- **STATED TASK**
Rewrite the data from the line with "pose: elev=329.8 azim=143.8" to the line with "Dot at: (208, 244)", replacing "dist" with "distance" and leaving everything else unchanged.

- **EXERCISE INPUT**
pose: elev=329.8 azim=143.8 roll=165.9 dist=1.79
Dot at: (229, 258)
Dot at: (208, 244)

--

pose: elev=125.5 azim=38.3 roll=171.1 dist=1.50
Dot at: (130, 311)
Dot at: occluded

- **TASK SOLUTION**
pose: elev=329.8 azim=143.8 roll=165.9 distance=1.79
Dot at: (229, 258)
Dot at: (208, 244)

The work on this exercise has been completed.